▶ Extract

▼▼▼

There’s more of this from the former bean counter but the jig is up. Joyce is rewriting history. Preposterous is his outrageous claim that his delayed appearance in the High Court was not an attempt to hide, obfuscate and treat judges like fools. But he knows, as well as his government’s dirt unit, that it’s the big lies that work best.

Mangling syntax, forging tortuous metaphors, BJ rivals Bob Katter for wrangling language into nonsense.  Barnaby has his own wordsmithing ways and he’s not afraid to enter the smithy. Even if it gets him into serious trouble.

In October 2014, Barnaby corrected Hansard  His drought assistance answer claimed farmers received immediate help. He added disclaimers and qualifiers – “unless it is a new application,” and “if you were also a recipient of the Interim Farm Household Allowance”. He later had the changes struck out, blaming his staff for the error.

In  March 2015 his secretary Paul Grimes wrote to the now-Deputy Prime Minister telling him he “no longer [had] confidence in [his] capacity to resolve matters relating to integrity” with him. Grimes resigned. Fudging Hansard is probably not something to put on a CV but Barnaby’s absolved of all sin by his latest, greatest, glorious win.

The government has Joyce sworn in just before Question Time Wednesday and uses his crucial vote to stymie Labor’s attempt to send a joint referral of its current crop of nine MPs with dual citizenship to the High Court.

Turnbull does another flip-flop, back-flip. His political gymnastics are guaranteed to convey stability; strength.

For all its hype about a bipartisan resolution of the citizenship crisis , the government is now adamant that only Labor MP David Feeney and senator Katy Gallagher will be referred to the High Court. Given a chance to clear up an unpopular and time-consuming crisis, Malcolm Turnbull has chosen to prolong it indefinitely.

Yet, just as big, is the news of the elevation of Liberal top banana, former QLD drug squaddie “Dirty” Peter Dutton.

Riding high on the runaway success of his off-shore detention regime of deterrence and the genius of his Manus’ final solution, Dirty Dutto’s long overdue promotion to a Home Office super-ministry is tipped for 17 December.

The move strengthens talk that Santorin George Brandis, our Attorney-General, will slope off to Old Blighty to replace High Commissioner to the UK Alexander Downer even if he does have to evict Downer kicking and screaming out of his High Commissioner’s mansion. At least Theresa May will receive some free entertainment.

Yet Dutto has a tough gig. Long overdue is Australia’s response to the UN Human Rights Committee, a body which harshly condemns of Australia for failing in its treatment of refugees, Indigenous rights and inadequate protection of human rights, including the lack of a national human rights act.  On past form, Dutto will ignore all this.

▲▲▲

▶ Tasks for this exercise
1) Translate this sentence from the political commentary into Spanish: "He later had the changes struck out, blaming his staff for the error."
2) Copy the rows from the first line through the line with "Реставрация зубов – какие лучше варианты", both included.
The political commentary and the rows that follow it are unrelated.

▶ Data to examine
▼▼▼

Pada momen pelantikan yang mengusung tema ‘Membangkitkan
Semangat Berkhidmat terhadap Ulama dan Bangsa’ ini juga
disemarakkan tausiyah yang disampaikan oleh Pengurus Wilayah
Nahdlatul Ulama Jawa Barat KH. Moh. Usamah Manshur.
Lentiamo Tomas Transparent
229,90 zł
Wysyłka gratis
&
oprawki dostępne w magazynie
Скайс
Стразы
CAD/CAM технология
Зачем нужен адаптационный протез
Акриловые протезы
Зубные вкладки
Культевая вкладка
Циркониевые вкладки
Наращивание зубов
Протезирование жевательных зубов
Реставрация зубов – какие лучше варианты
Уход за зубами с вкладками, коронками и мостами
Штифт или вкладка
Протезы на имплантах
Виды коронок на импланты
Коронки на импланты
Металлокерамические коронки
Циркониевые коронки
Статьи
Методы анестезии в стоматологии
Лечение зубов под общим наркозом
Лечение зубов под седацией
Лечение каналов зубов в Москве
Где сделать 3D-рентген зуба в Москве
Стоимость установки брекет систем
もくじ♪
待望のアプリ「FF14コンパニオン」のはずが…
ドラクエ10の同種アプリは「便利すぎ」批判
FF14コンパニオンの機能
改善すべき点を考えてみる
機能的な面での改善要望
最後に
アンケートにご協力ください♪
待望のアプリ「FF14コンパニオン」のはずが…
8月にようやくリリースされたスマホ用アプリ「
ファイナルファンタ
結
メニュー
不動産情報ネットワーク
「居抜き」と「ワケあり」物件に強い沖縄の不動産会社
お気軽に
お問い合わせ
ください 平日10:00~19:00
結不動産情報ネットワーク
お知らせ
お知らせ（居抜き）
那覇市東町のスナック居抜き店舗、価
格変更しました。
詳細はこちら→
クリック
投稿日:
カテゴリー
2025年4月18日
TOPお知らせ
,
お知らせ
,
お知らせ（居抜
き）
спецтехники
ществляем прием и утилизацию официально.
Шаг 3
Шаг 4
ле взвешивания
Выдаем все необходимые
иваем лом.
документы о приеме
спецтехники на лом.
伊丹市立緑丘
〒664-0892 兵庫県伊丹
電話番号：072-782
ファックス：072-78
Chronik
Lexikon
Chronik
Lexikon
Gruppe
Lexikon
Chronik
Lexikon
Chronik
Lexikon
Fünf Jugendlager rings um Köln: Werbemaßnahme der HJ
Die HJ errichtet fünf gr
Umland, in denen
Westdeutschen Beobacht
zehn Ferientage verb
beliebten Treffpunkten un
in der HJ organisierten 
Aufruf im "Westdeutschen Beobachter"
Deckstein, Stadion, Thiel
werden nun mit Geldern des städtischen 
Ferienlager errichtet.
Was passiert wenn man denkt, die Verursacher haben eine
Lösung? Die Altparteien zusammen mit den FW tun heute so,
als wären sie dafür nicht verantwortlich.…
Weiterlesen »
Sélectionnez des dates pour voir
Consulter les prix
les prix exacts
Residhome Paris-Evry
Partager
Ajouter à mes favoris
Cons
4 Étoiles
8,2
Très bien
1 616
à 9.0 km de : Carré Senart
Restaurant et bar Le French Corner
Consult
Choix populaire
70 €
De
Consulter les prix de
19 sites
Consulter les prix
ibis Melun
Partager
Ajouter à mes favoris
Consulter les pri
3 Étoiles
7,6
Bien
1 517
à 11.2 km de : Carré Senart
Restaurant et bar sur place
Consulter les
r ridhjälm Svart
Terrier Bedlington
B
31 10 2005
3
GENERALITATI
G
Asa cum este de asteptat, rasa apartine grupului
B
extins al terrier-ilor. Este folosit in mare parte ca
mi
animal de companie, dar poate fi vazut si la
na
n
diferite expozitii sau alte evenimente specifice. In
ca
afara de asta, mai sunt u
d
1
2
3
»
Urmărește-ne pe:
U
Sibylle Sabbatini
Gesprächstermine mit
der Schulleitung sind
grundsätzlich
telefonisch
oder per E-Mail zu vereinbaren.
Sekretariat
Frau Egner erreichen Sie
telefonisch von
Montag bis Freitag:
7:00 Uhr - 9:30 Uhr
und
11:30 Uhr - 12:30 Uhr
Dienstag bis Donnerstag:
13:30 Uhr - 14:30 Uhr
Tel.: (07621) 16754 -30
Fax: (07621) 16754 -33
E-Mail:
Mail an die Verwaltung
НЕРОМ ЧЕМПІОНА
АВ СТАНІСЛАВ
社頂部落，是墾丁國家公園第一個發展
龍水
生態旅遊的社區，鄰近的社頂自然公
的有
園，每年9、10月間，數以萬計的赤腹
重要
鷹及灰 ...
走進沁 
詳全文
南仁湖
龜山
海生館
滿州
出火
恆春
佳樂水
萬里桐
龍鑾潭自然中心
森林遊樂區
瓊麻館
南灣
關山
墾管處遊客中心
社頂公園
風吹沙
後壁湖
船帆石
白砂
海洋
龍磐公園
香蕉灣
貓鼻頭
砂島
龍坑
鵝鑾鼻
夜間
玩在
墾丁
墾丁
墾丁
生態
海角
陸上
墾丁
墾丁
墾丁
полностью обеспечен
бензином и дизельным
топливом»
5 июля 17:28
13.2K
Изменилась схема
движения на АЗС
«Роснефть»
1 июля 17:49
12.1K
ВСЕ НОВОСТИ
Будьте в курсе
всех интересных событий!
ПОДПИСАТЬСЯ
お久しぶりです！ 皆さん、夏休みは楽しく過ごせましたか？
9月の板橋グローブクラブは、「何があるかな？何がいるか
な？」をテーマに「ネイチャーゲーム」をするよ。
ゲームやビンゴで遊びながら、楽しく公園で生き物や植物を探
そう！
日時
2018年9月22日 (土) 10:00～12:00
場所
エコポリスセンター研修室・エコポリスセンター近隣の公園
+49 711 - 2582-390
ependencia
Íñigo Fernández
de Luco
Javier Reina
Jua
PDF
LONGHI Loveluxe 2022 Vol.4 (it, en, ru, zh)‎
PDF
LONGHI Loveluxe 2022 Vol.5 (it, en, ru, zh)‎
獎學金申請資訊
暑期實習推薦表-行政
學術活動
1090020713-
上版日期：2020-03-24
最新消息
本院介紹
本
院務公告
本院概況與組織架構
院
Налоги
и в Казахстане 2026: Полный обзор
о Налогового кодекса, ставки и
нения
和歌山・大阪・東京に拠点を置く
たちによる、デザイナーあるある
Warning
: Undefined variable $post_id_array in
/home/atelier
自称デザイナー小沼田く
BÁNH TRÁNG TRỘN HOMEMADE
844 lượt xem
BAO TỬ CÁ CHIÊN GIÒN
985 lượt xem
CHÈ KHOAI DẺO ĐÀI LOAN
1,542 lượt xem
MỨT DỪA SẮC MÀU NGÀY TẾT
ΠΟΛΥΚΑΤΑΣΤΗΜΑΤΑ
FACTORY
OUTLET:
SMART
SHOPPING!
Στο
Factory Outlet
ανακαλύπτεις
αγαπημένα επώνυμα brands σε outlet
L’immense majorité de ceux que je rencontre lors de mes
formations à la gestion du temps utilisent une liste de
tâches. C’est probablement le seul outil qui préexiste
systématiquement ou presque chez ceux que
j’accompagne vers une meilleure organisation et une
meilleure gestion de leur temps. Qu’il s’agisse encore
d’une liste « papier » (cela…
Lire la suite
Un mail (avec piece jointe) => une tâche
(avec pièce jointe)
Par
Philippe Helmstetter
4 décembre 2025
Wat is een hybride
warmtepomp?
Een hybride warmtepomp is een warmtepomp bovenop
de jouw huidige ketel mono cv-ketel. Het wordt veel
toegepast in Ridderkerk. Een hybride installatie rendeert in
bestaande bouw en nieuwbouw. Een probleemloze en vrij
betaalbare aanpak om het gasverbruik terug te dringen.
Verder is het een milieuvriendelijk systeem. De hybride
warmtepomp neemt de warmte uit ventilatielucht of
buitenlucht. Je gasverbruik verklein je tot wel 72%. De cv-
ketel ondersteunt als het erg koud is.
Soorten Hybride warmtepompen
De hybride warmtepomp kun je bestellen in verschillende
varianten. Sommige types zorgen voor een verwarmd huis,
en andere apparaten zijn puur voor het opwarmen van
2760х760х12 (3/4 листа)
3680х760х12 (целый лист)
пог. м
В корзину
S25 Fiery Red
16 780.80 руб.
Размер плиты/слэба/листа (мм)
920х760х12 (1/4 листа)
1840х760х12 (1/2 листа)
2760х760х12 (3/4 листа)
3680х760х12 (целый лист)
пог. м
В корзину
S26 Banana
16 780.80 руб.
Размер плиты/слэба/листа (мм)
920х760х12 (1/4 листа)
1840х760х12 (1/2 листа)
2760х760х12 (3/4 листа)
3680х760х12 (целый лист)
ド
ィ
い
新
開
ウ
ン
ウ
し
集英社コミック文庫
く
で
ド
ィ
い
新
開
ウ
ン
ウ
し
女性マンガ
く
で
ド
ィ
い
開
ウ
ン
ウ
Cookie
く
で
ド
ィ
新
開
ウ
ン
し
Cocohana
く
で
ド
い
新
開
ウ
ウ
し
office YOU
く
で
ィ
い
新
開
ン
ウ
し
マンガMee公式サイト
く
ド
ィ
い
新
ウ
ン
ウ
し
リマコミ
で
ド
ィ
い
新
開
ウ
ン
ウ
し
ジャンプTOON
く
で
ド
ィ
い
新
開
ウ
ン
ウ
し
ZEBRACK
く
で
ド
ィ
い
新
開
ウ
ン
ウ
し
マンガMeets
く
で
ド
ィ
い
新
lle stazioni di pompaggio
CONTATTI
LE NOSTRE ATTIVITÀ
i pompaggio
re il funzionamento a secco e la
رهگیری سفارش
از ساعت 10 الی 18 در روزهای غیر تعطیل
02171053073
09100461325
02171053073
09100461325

▲▲▲

▶ Per-task answers
1) Más tarde hizo eliminar los cambios, culpando a su personal del error.

2)
Pada momen pelantikan yang mengusung tema ‘Membangkitkan
Semangat Berkhidmat terhadap Ulama dan Bangsa’ ini juga
disemarakkan tausiyah yang disampaikan oleh Pengurus Wilayah
Nahdlatul Ulama Jawa Barat KH. Moh. Usamah Manshur.
Lentiamo Tomas Transparent
229,90 zł
Wysyłka gratis
&
oprawki dostępne w magazynie
Скайс
Стразы
CAD/CAM технология
Зачем нужен адаптационный протез
Акриловые протезы
Зубные вкладки
Культевая вкладка
Циркониевые вкладки
Наращивание зубов
Протезирование жевательных зубов
Реставрация зубов – какие лучше варианты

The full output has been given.